Which is how he comes to be delivered in a sack in the 1940s to an isolated Outback monastery where the head nun, Sister Eileen (Cate Blanchett), is in the fervid throes of a religious quest whose purpose she has never found. For reasons not made clear, Sister Eileen and her offsider Sister Mum (Deborah Mailman), who care for homeless boys, are happy to let the new one wander around undisciplined, like a rescued puppy.

“It’s the pecking order,” Sister Eileen says indulgently, as one of her other charges comes to grief. Only the monastery manager George (Wayne Blair) has his hackles up: he is on a good wicket on a property that yields olives and grain and is not about to let a newcomer mess it up.

This strange and often silent film has moments of magic and majesty underpinned by a dark and swirling score from Nick Cave and Warren Ellis. But supporting these sublime moments are a series of undeveloped ideas: things touched on and then left, started but not finished. The priest running the monastery has died and the nuns don’t want anyone finding out. But why? There seems little to hide as they teach the boys faith and send them out into the world.

Thornton is a masterful filmmaker whose 2017 feature, Sweet Country, was a tragic Indigenous western while his 2021 screen series, Firebite, gave us an engaging splatter fest about Indigenous vampires defending their turf – it was filmed in Coober Pedy – against an invasion of zombies. As an analogy of colonial occupation, it was brilliant, and it was fun.

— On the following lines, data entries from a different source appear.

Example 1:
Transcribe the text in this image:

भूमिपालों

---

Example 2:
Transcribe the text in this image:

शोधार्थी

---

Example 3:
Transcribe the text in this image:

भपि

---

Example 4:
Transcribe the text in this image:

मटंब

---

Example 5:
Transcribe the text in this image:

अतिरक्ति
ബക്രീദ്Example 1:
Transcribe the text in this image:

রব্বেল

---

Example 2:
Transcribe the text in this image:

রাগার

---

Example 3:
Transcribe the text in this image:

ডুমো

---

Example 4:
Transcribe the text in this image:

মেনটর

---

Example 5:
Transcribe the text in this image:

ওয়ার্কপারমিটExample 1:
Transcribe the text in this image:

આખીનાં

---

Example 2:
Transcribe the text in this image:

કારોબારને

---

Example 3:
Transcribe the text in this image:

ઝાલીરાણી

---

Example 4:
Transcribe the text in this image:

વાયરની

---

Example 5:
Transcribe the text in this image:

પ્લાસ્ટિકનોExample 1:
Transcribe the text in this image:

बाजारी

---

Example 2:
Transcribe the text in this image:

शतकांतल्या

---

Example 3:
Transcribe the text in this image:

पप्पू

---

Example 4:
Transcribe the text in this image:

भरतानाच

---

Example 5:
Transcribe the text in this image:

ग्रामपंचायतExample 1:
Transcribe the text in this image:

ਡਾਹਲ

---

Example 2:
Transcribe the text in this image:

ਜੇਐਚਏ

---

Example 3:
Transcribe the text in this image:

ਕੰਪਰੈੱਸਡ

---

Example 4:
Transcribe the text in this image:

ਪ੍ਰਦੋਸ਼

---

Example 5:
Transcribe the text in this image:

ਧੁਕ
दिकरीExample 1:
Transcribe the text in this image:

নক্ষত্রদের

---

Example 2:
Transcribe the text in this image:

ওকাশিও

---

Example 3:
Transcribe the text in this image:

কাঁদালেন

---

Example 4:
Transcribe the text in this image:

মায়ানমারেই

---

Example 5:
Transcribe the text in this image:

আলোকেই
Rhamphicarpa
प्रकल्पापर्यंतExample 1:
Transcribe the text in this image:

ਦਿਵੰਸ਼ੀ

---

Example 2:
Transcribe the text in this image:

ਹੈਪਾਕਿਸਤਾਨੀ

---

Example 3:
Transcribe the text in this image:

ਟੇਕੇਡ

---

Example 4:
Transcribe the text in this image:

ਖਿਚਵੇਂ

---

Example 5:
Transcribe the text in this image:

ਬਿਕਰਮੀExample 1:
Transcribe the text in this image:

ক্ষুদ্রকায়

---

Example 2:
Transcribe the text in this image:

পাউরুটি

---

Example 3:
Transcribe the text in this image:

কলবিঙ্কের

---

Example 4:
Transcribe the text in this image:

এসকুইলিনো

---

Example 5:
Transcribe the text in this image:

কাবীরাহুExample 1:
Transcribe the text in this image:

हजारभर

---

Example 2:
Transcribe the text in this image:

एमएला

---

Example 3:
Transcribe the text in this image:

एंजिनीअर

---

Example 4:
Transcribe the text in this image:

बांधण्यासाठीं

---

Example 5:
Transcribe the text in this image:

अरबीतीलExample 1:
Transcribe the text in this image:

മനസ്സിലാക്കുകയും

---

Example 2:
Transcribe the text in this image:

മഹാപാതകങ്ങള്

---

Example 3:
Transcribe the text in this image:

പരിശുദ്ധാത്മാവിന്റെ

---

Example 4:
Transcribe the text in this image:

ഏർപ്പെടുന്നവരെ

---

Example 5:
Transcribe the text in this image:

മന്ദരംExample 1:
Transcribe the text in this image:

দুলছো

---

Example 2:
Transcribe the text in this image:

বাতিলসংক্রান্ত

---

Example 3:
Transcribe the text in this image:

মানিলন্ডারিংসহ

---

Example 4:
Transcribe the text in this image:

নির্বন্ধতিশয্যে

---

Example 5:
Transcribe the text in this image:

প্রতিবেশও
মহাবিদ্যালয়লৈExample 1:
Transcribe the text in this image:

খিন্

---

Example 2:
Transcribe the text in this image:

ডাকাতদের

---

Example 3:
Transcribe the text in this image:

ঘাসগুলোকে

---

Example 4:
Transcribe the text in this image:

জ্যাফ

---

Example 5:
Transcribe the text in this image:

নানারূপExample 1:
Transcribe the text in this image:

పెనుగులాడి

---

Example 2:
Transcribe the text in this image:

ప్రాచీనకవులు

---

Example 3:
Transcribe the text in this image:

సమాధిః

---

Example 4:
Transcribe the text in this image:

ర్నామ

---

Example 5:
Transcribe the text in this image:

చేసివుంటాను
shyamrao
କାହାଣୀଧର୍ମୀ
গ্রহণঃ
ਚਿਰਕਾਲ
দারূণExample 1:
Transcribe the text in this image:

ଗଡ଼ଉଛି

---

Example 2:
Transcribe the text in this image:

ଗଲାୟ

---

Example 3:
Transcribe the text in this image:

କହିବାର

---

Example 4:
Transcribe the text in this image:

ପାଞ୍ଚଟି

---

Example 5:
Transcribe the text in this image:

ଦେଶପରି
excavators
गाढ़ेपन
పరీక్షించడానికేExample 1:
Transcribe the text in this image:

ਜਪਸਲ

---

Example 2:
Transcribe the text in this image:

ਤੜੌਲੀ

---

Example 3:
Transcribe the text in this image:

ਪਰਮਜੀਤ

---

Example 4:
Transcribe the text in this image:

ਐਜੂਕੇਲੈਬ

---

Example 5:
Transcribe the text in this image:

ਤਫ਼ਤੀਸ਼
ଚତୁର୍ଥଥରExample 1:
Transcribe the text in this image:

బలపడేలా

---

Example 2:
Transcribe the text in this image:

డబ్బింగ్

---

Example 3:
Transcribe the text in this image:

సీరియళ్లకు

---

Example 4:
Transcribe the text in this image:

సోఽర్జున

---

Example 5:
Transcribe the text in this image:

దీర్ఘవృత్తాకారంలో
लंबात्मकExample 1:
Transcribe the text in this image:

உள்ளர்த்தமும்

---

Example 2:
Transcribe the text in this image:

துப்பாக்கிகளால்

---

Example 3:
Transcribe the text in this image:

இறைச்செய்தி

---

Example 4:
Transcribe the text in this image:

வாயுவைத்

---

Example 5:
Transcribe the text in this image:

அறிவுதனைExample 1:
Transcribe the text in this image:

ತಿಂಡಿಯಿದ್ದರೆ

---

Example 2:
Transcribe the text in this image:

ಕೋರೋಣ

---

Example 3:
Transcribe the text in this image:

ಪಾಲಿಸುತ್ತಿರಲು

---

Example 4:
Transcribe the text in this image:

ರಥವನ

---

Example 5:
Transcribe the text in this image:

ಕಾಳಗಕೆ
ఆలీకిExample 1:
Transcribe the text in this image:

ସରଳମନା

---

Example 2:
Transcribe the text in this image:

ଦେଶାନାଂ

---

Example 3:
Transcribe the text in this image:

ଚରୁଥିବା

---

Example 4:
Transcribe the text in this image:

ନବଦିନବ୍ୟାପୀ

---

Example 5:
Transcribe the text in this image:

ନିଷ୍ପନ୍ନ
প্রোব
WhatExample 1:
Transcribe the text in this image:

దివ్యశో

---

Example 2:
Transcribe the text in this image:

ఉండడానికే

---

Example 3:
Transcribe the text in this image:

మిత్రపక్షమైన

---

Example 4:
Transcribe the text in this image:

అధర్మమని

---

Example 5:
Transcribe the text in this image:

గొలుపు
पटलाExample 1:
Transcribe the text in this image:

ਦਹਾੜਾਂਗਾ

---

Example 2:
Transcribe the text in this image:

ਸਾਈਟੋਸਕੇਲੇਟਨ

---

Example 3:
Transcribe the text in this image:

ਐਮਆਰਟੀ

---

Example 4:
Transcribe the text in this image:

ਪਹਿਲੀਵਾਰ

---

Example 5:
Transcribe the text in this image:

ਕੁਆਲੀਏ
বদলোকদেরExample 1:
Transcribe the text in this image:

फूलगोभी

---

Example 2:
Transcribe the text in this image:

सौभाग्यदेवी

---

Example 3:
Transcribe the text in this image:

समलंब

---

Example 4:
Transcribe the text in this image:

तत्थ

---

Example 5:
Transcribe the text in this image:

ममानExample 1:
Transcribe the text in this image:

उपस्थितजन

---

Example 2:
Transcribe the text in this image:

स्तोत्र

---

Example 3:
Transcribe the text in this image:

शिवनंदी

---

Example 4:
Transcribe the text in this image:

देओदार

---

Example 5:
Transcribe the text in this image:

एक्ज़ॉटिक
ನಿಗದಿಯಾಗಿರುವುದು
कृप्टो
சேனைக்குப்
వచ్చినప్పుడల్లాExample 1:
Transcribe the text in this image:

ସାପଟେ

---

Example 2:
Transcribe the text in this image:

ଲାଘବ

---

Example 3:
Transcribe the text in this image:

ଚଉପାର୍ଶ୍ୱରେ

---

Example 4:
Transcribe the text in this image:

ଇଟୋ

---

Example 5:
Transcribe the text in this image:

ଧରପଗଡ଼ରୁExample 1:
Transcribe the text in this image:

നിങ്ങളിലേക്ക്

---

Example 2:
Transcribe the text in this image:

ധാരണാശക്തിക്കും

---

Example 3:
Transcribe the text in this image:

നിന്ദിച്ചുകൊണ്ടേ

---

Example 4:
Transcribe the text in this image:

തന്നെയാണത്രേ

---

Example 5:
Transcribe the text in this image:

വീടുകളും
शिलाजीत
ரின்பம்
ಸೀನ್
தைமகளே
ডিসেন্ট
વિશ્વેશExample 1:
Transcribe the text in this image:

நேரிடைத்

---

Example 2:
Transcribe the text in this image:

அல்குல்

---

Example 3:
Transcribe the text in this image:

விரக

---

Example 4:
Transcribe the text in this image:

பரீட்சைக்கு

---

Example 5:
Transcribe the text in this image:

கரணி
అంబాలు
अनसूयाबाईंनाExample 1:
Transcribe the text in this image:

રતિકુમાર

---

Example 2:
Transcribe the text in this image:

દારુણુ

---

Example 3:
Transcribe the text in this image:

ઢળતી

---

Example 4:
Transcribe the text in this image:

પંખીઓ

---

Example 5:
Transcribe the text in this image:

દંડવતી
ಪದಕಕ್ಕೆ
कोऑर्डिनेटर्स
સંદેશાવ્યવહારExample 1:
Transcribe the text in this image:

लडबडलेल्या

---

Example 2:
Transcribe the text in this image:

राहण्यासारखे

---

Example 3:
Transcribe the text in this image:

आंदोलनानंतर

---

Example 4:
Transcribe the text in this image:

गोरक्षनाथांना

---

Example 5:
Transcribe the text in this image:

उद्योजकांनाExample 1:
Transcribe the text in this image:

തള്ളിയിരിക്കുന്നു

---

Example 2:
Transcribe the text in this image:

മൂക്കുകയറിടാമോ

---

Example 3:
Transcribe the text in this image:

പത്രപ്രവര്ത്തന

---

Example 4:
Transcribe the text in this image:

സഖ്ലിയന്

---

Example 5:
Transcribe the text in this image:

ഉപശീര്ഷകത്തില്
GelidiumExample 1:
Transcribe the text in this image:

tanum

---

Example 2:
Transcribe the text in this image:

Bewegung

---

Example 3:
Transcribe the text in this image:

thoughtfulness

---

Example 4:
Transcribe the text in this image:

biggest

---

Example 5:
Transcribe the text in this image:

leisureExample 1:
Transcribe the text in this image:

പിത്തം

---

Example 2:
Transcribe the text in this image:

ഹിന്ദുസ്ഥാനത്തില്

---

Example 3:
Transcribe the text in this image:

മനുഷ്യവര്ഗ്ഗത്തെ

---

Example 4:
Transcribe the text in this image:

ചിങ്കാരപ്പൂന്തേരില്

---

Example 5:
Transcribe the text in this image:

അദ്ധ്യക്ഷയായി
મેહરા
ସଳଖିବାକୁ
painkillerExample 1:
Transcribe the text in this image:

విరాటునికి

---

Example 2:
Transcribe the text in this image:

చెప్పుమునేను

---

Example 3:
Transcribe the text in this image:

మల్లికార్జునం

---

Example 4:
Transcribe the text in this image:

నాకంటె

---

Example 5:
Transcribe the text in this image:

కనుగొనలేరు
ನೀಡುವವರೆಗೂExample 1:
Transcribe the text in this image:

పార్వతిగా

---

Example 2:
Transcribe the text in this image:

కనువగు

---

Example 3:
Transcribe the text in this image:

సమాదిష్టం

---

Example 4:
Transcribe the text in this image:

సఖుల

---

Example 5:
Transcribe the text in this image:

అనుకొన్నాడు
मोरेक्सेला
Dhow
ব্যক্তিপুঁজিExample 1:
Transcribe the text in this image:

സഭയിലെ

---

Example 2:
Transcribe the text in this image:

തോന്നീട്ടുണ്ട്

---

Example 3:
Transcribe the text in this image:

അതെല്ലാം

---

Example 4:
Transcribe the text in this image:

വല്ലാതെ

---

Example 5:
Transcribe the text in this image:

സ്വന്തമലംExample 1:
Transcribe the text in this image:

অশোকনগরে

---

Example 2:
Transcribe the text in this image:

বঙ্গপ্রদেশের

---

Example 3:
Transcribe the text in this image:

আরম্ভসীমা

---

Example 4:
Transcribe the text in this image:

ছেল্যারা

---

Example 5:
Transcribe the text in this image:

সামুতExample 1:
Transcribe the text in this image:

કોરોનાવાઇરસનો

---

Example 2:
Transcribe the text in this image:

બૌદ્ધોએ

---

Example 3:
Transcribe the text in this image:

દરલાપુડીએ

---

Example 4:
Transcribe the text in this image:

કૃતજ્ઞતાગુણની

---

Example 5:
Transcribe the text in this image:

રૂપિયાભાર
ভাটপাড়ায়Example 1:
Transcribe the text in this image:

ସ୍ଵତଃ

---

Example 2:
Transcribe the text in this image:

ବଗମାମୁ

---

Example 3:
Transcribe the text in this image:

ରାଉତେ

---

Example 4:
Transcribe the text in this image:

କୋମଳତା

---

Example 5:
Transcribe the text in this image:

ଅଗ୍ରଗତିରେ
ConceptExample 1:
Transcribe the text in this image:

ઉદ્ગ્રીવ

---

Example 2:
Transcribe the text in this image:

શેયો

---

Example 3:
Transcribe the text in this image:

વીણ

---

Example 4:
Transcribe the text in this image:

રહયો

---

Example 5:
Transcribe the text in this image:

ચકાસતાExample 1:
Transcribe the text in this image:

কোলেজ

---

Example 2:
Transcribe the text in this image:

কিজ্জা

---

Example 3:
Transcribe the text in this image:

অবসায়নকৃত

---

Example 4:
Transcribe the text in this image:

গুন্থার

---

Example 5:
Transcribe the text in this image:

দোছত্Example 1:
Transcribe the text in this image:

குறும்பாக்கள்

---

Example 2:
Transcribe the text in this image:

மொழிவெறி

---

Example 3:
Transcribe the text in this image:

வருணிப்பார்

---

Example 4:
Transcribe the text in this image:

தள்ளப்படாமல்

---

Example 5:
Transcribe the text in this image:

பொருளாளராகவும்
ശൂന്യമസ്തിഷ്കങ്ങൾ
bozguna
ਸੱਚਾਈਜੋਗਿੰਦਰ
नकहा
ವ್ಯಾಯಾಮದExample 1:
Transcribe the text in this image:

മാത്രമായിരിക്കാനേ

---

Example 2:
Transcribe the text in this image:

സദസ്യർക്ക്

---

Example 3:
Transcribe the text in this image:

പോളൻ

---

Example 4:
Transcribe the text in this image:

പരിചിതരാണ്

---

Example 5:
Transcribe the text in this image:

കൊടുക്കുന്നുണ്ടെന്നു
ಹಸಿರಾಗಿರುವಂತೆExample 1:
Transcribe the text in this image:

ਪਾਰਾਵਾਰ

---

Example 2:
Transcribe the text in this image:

Here, Blanchett is jumpy, febrile and weepy as the deluded nun looking for whatever miracle she can latch onto while Reid is magnificent – he carries the story in his tough little body.

But it feels like a film that needed more thought and a stronger, cohesive narrative that justified its almost two-hour run time.

The ending – which is overlong and obsessed with stigmata – is ripe with analogy: a story of Indigenous power and wonder curbed and destroyed by smiling missionaries who made their flock seek refuge in a god they did not understand. As The New Boy reminds us, Indigenous people already had rich creation stories of their own.